Which workouts to get back on track?

workout junkie

Cathlete
My workouts have been far and few between lately, or however the saying goes, for the last several months. I need to get back on track. Last night I did CoreMax and walked/ran on the treadmill. Am trying to figure out which strength training workouts to do first.

Should I start back with total body or endurance weight workouts or jump right in and do heavier weights, something like 4DS that incorporates cardio too?

I have only a few pounds to lose, if any, but mainly just feel soft and weak. Want to get my metabolism going and firm up and sculpt some muscle. If it matters, I might be going on a cruise in three months, so I'm trying to figure out what kind of rotation to do to get faster results.

Thanks for any advice,
Melissa
 
I don't really do rotations so I can't help you with that, but
Cardio & Weights is what I usually do when I'm getting back into it after a lapse. I'm not really that big a fan of circuits, but for some reason, there is just enough fun in this workout to get me going again!

Good luck, Melissa!
 
Hey Melissa:

I made the mistake back in September of thinking that just because I had once been very strong using S&H, I could start back after along break straight into S&H again. Oh boy! I did one set os chest bench presses and my muscles rebelled. It was terrible! I had zero strength, what a humiliating and humbling experience. So, spare yourself the psychological damage I went through (!), and start back with a solid, non-fancy program of 2 total body workouts per week, initially, using either ME or MM.

After a month or two, then slip into GS, PS and then into S&H and 4 DS. I would really leave the 4DS weights until later.

Cheers,

Clare
 
Thanks for the advice TeTe. I don't really do specific rotations either, but I'll stick with a certain set or type of workouts for awhile. Cardio & Weights is one of the few Cathe weight workouts I don't have, but I think that's one I should get for such a time as this...
 
Hi Clare,

Thanks for the advice! I did a Push & Pull premix of 2 sets upper body tonight (before I read your post) and my arms were shakin' when I was trying to wash my hair. I tried to go heavy, but obviously couldn't lift the same weight as I could before. I will take your advice and do ME and MM so I don't feel discouraged, until I feel strong again. Then go into the heavier weight workouts.

It's hard to get back on track after a long break, but once I get past the first few workouts I'm usually ok.

Melissa
 
Melissa:

You sound like you have a plan. Good for you. Stick with it. Coming back after a break is hard. I have done it sooooo many times. But: this last time, I have to say I am doing so well, even after my inauspicious start back in September! I am stronger now than I have ever been before, stronger than I was when I was younger, so really, age doesn't have to make much difference at all.

I am hoping to inspire you!

I did about a month of MM, then did PP for a while, you know, the double whammy, two times through everything, and I loved that. Then I moved up to my own special GS/S&H mix, where I would do some exercises for each muscle group in slow mo style and others at GS rep speed. This worked really well to help me increase strength and definition.

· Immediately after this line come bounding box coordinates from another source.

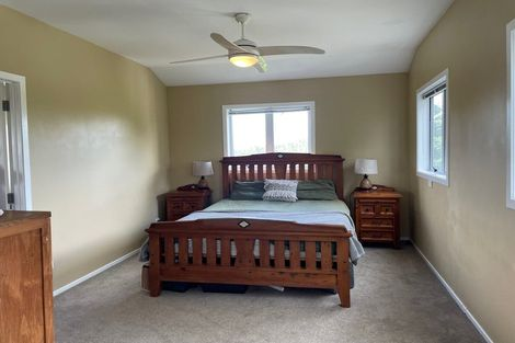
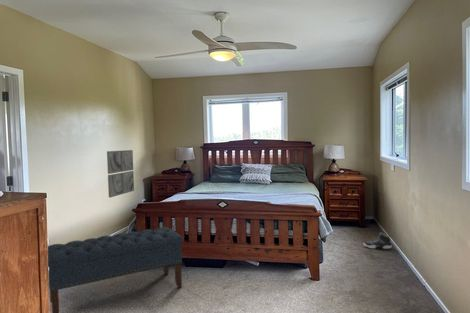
+ wall art [106,149,135,198]
+ bench [47,226,184,313]
+ sneaker [362,231,393,250]
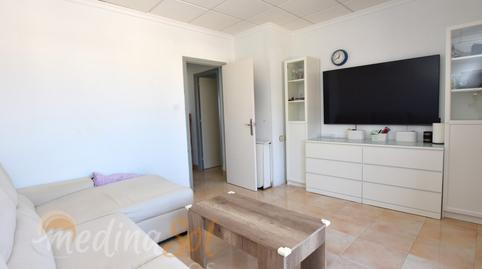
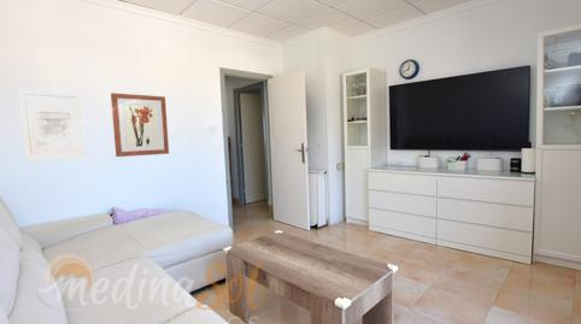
+ wall art [110,92,170,158]
+ wall art [18,89,87,161]
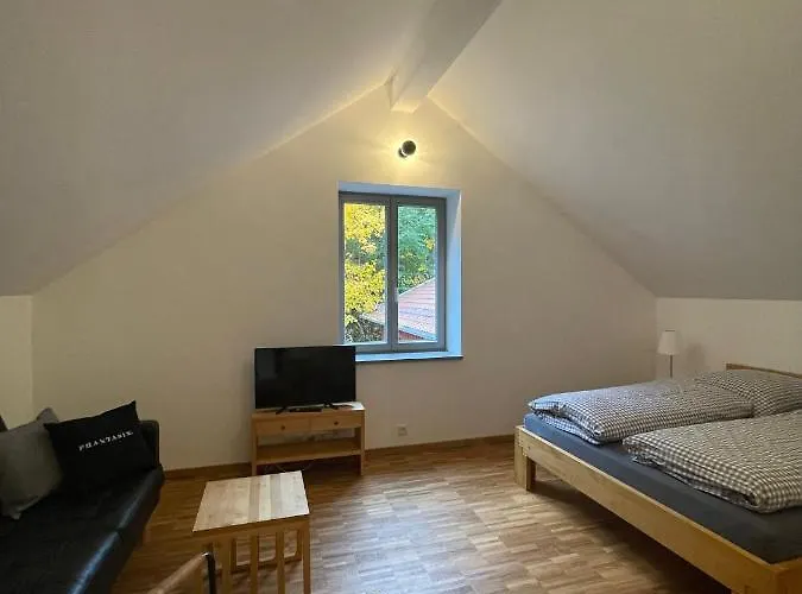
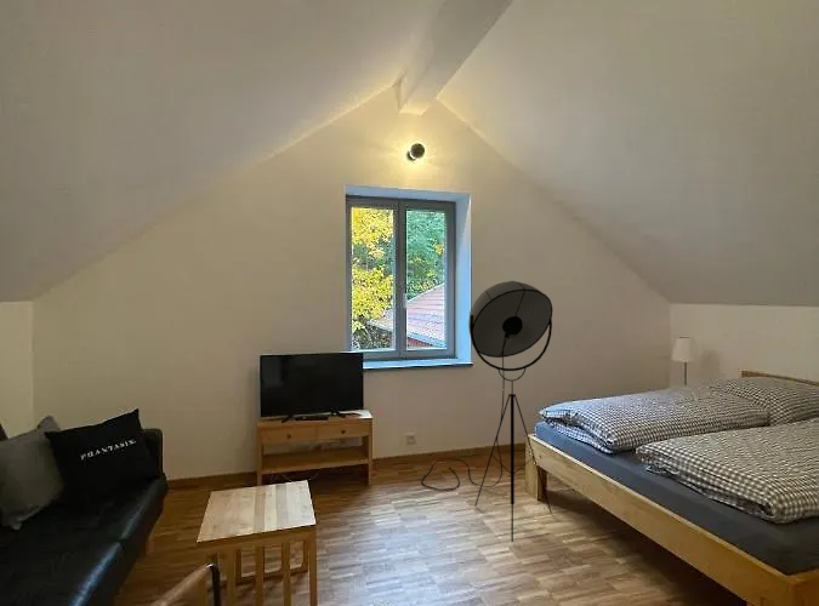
+ floor lamp [420,280,553,543]
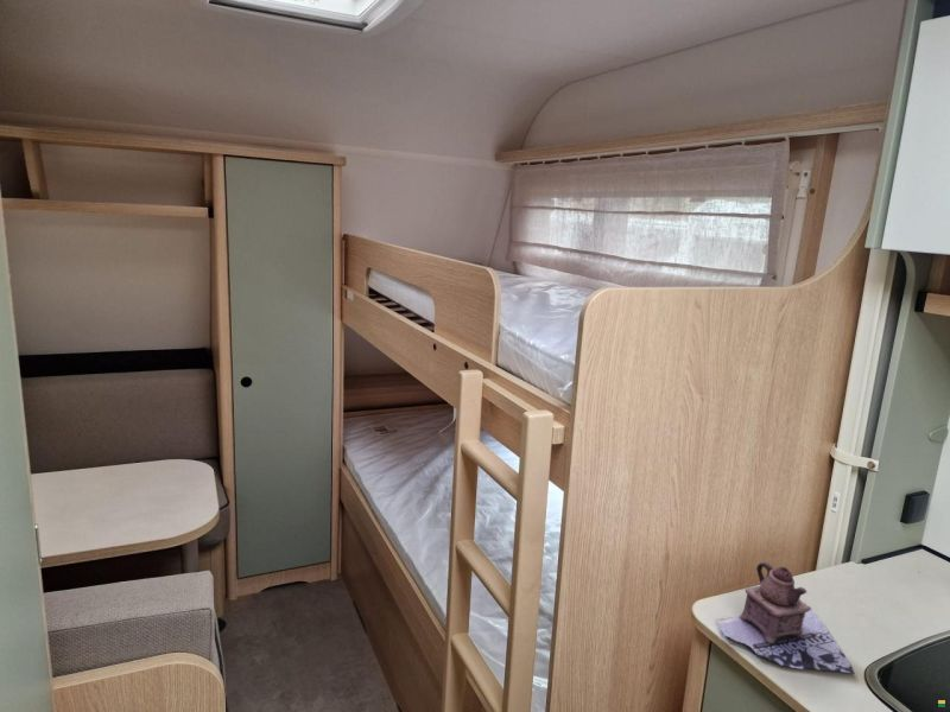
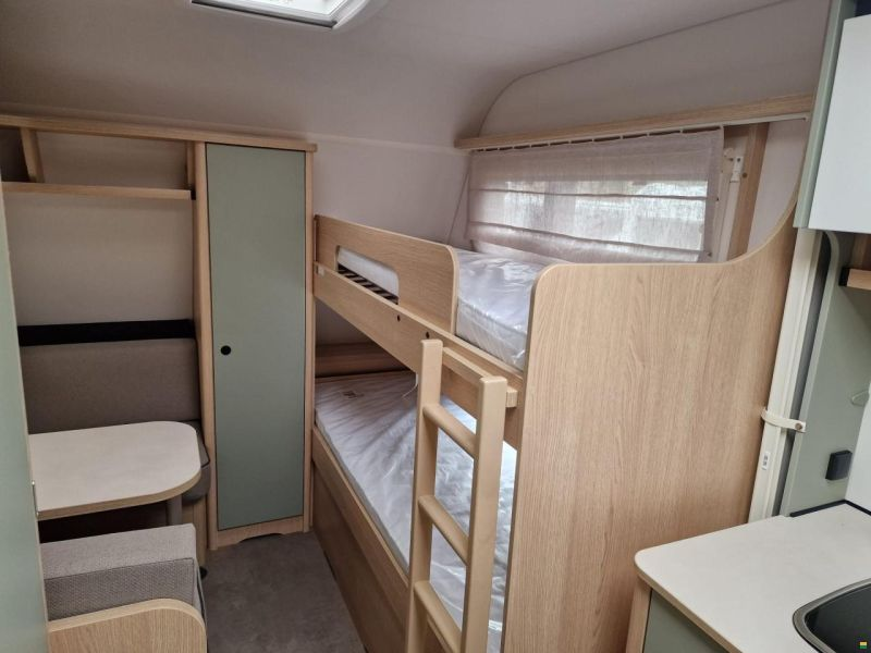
- teapot [716,542,856,675]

For example, for back, I would do barbell rows as on GS, then lying overhead extensions as on S&H, then single arm rows as on GS, finishing up with S&H deadlifts, focusing on back muscles instead of hamstrings. Now, I am doing purely S&H on every exercise once per week for each muscle group, and I am also doing PUB once per week so I am covering all bases for strength, endurance and definition.

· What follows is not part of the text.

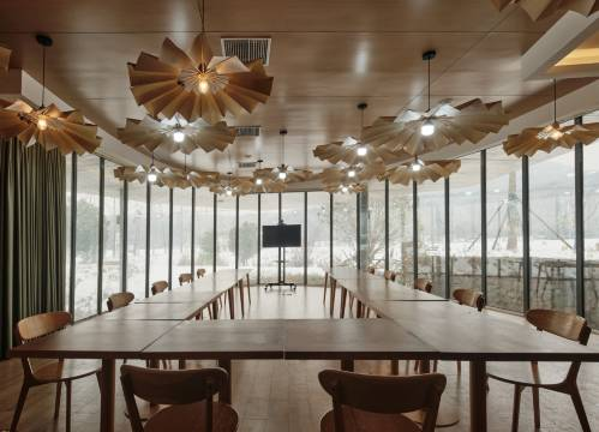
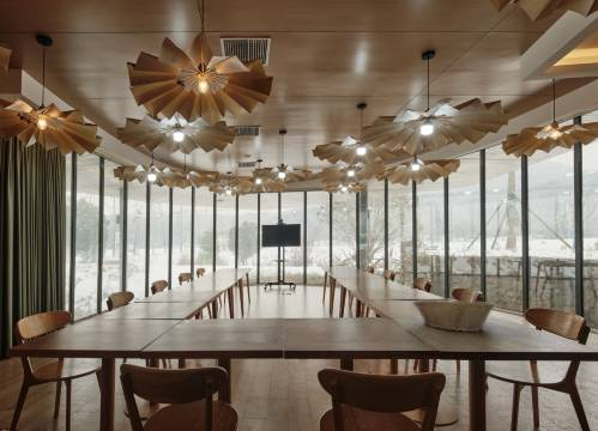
+ fruit basket [412,297,495,333]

It's working for me and I am loving it. But I have been patient and consistent and disciplined. You can do it too Melissa!

Good luck! Rooting for you!

Clare :)
 
Clare,

Thanks so much for the support and for inspiring me! It's always tough to get started again, so it always helps to hear from others that have been in the same boat. Sounds like you're really back on track and doing great. Seems like every time I get into a regular workout routine, something happens to throw me off (sickness, injury, travel, etc.), so I'm hoping to stick with it this time without interruption to really get some results.

Thanks also for sharing the specifics of what worked for you. I will focus on total body workouts as you did, then move to split workouts (which I prefer anyway). I love the idea of mixing GS and S&H, both favorites of mine, and then incorporating PUB. A great way to use a lot of my Cathe workouts to cover all the bases, as you said.

I also need to be patient, consistent and disciplined (as I sit here eating a scone)...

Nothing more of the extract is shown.